### Task instructions
Write out the part of the exhibition announcement below from "Please join the" to "and Garvin Sierra.", word for word.

Curator: Quintín Rivera Toro

Artists:  Myritza Castillo, Colectivo La Puerta, Danny Rivera Cruz, Vanessa Hernández Gracia, Karlo Andrei Ibarra, Yamcy Leslie, Mónica Rodríguez Medina, Marisol Plard, Chemi Rosado Seijo, Garvin Sierra 

Gallery: Abrazo Interno Gallery

Dates: May 28th - June 25th, 2021

Opening Reception: May 28th, 2021, 5 - 8PM

Please join the Clemente Soto Velez cultural center in the Lower East Side of New York City for the opening reception of “A Culture in Flames: Puerto Rican Art of Resistance in the XXI Century”, curated by artist Quintín Rivera Toro. This art exhibit includes artists whom are the subject of investigation for River-Toro’s doctoral dissertation exploring issues that pertain to Puerto Rico's colonial and patriarchal political history. It features selected works by Chemi Rosado Seijo, Myritza Castillo, Danny Rivera Cruz, Marisol Plard, Karlo Andrei Ibarra, Yamcy Leslie, Colectivo La Puerta, Mónica Rodríguez Medina and Garvin Sierra.

[Collected data]
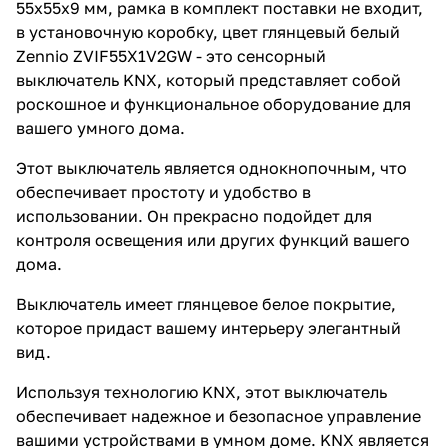
55х55х9 мм, рамка в комплект поставки не входит,
в установочную коробку, цвет глянцевый белый
Zennio ZVIF55X1V2GW - это сенсорный
выключатель KNX, который представляет собой
роскошное и функциональное оборудование для
вашего умного дома.
Этот выключатель является однокнопочным, что
обеспечивает простоту и удобство в
использовании. Он прекрасно подойдет для
контроля освещения или других функций вашего
дома.
Выключатель имеет глянцевое белое покрытие,
которое придаст вашему интерьеру элегантный
вид.
Используя технологию KNX, этот выключатель
обеспечивает надежное и безопасное управление
вашими устройствами в умном доме. KNX является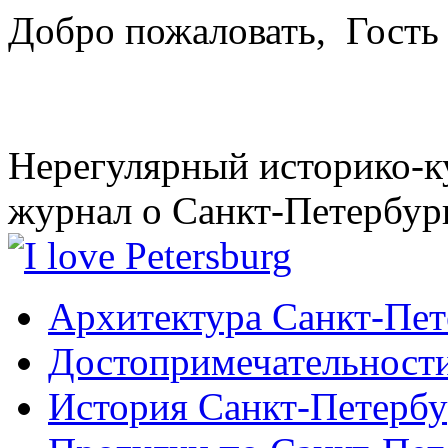
Добро пожаловать,
Гость
Нерегулярный историко-к
журнал о Санкт-Петербур
Архитектура Санкт-Пет
Достопримечательности
История Санкт-Петербу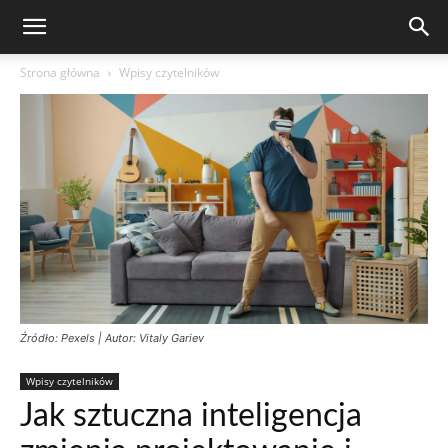
Strona główna
Wpisy czytelników
Źródło: Pexels | Autor: Vitaly Gariev
Wpisy czytelników
Jak sztuczna inteligencja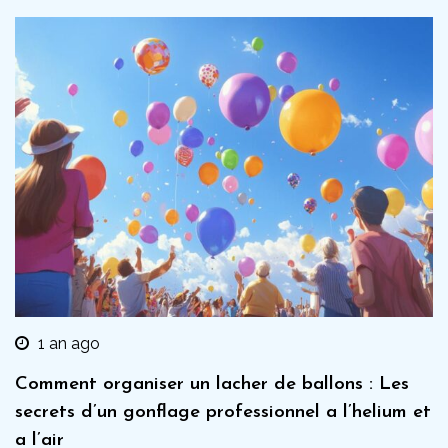
1 an ago
Comment organiser un lacher de ballons : Les
secrets d’un gonflage professionnel a l’helium et
a l’air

### Solution to this task
Please join the Clemente Soto Velez cultural center in the Lower East Side of New York City for the opening reception of “A Culture in Flames: Puerto Rican Art of Resistance in the XXI Century”, curated by artist Quintín Rivera Toro. This art exhibit includes artists whom are the subject of investigation for River-Toro’s doctoral dissertation exploring issues that pertain to Puerto Rico's colonial and patriarchal political history. It features selected works by Chemi Rosado Seijo, Myritza Castillo, Danny Rivera Cruz, Marisol Plard, Karlo Andrei Ibarra, Yamcy Leslie, Colectivo La Puerta, Mónica Rodríguez Medina and Garvin Sierra.